Alzheimer’s is a fatal disease with no survivors. New and better treatments — especially that use novel mechanisms of action — are urgently needed for Alzheimer’s and other dementia. 

Thanks to the accelerated approval pathway we’ve seen tremendous progress in our nation’s treatment of diseases. This has meant so much to so many individuals facing a tough or fatal diagnosis. 

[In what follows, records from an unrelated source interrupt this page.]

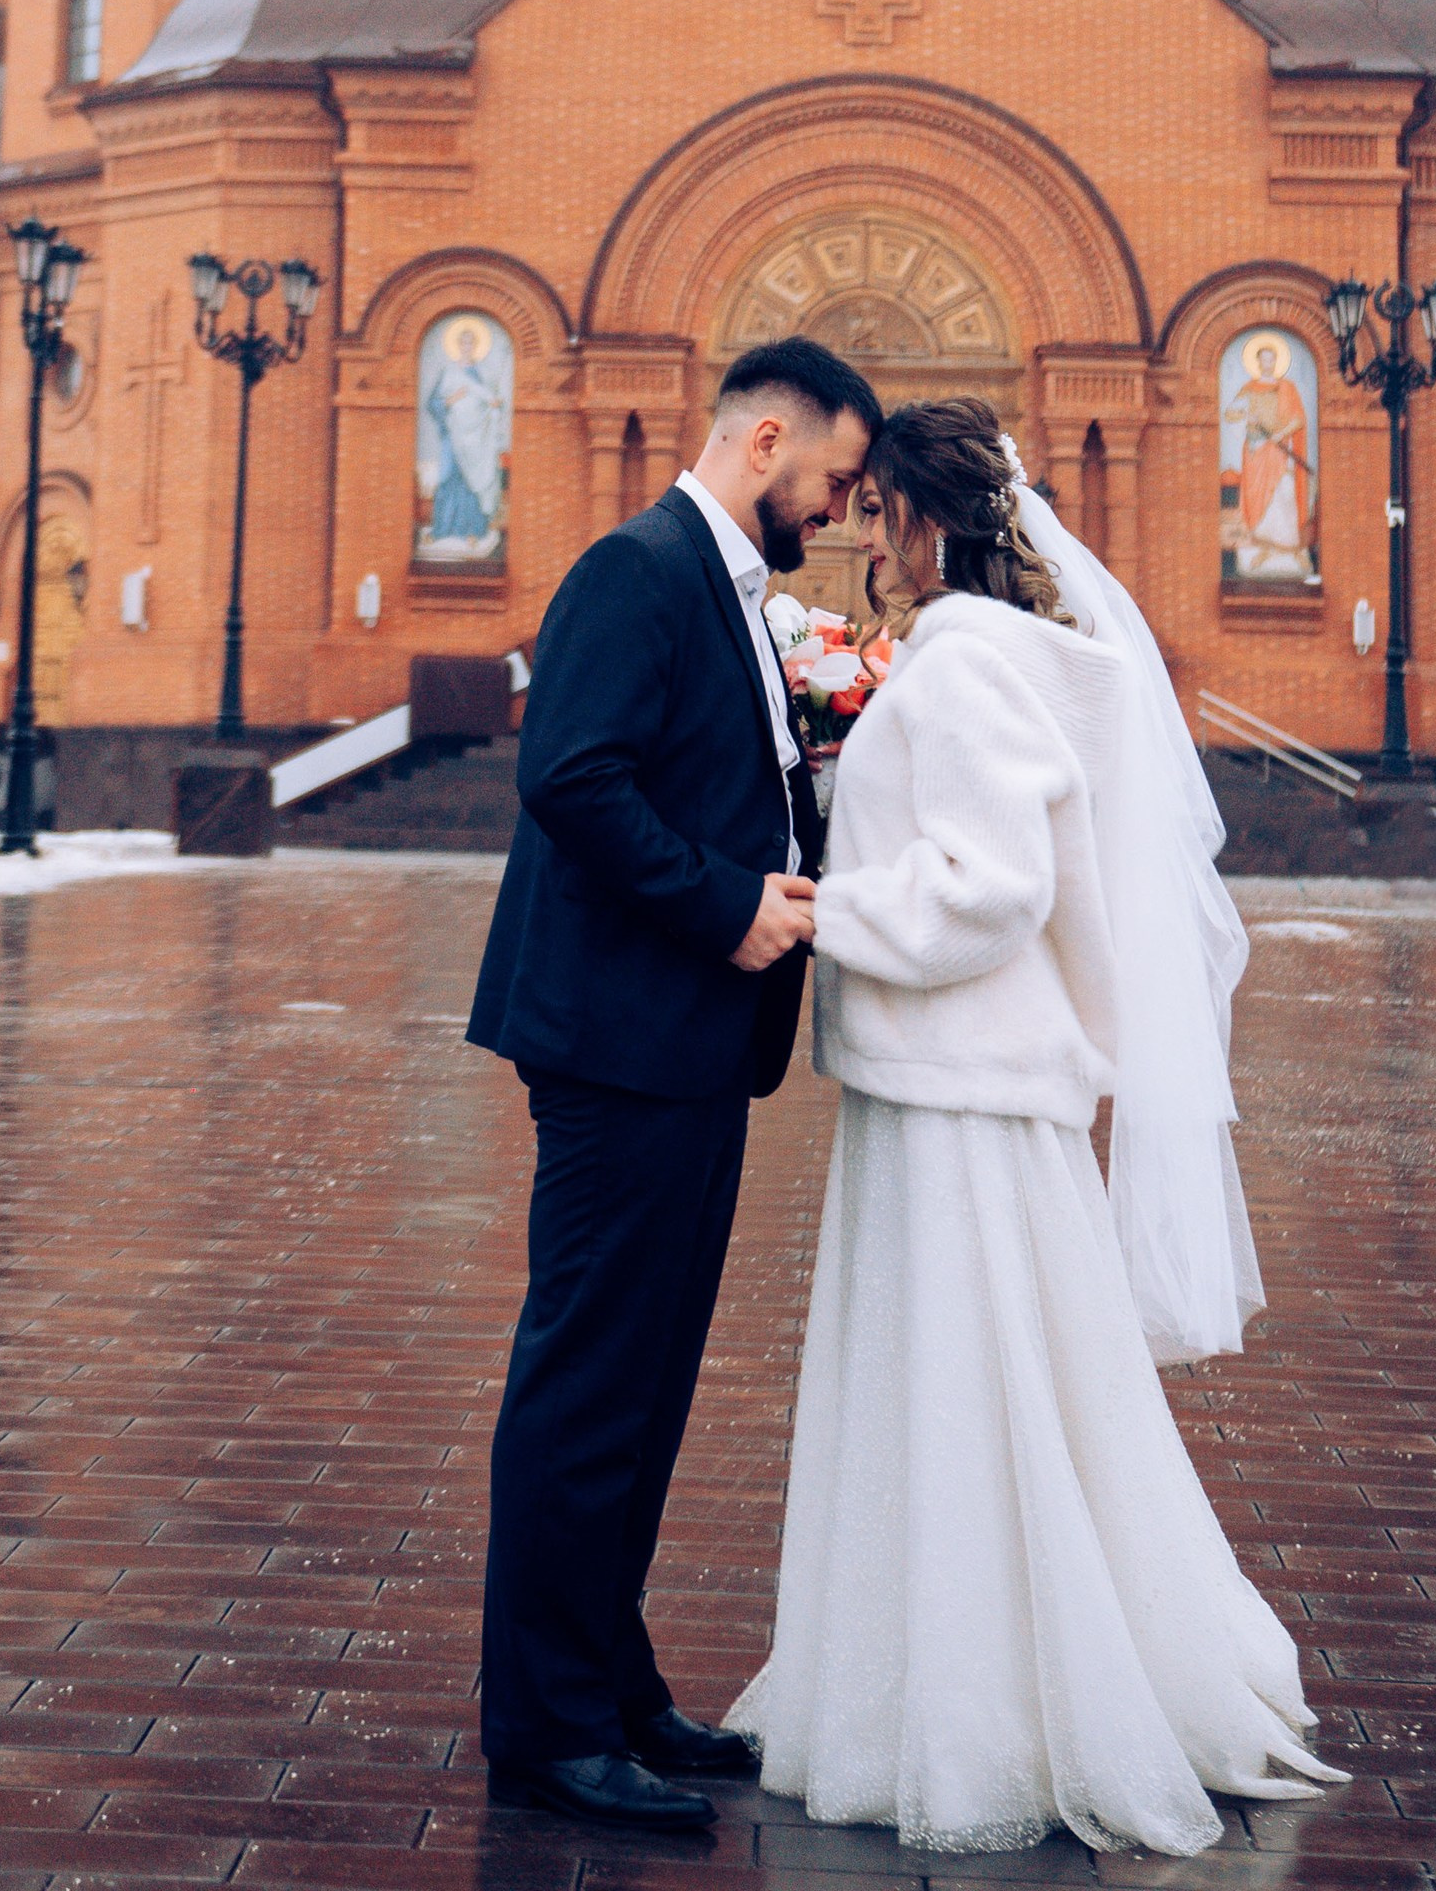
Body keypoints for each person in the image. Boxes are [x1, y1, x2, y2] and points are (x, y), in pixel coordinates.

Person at [732, 397, 1341, 1862]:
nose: (860, 535)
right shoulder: (978, 662)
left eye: (876, 508)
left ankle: (987, 1708)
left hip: (963, 1091)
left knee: (968, 1385)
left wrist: (827, 912)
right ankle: (947, 1675)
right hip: (949, 1083)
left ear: (926, 518)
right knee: (980, 1388)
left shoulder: (969, 671)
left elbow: (989, 887)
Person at [468, 331, 884, 1831]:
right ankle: (545, 1724)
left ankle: (613, 1682)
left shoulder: (723, 588)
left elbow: (704, 772)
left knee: (640, 1387)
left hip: (683, 1045)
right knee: (588, 1381)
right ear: (765, 441)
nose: (838, 509)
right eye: (834, 478)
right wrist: (729, 904)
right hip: (618, 1039)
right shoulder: (638, 568)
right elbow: (570, 778)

In the discussion moderated by the Hill’s Bob Cusack, Dr. Mark McClellan, a former FDA Commissioner, a former CMS Administrator and the Founding Director of the Duke-Margolis Center for Health Policy, Duke University, spoke on the importance of the accelerated approval pathway. “The evidence base is going to change a lot in the space of Alzheimer’s disease monoclonal antibody drugs over the next year. There are three other drugs that are in pivotal FDA clinical trials now that are expected to have results in the coming weeks and months, not just on the biomarker, but within the next year on the actual clinical endpoints that the FDA approved demonstrating benefit in terms of slowing the progression of loss of cognitive function in Alzheimer’s disease.” 

On the relationship between FDA and CMS, Neil Thakur with the ALS Association noted, the expectation is “once FDA approves a drug, people are going to be able to access it. I think a very disturbing trend, not just within CMS but outside CMS, is we’re trying to control the price of drugs by limiting access to those drugs. That’s not a great approach. If we have a drug and we think it has benefit, then a doctor and a patient should be able to work those things out together and those drugs should be affordable and accessible, especially when we’ve identified systemic bias all throughout our health systems.”

The event also featured remarks by: 

  • Rep. Neal Dunn, MD (R-FL), Member, Energy & Commerce Committee & Doctors Caucus
  • Rep. Brian Higgins (D-NY), Sponsor, Comprehensive Care for Alzheimer’s Act
  • Rep. Brad Wenstrup, MD (R-OH), Co-Chair, Doctors Caucus; Member, Ways and Means Subcommittee on Health
  • Cynthia Rice, Chief Mission Strategy Officer, JDRF
  • Jamie Sullivan, Senior Director for Policy, EveryLife Foundation for Rare Diseases

During the event, Joe Montminy, a person living with Alzheimer’s disease, shared his thoughts on accelerated approval. “I don't have the luxury of time. Accelerated approval gives people like me hope — hope that I might retain my cognitive skills a bit longer, hope that it will be awhile until I need assistance getting dressed or eating, hope that I can live at home with my family as long as possible.”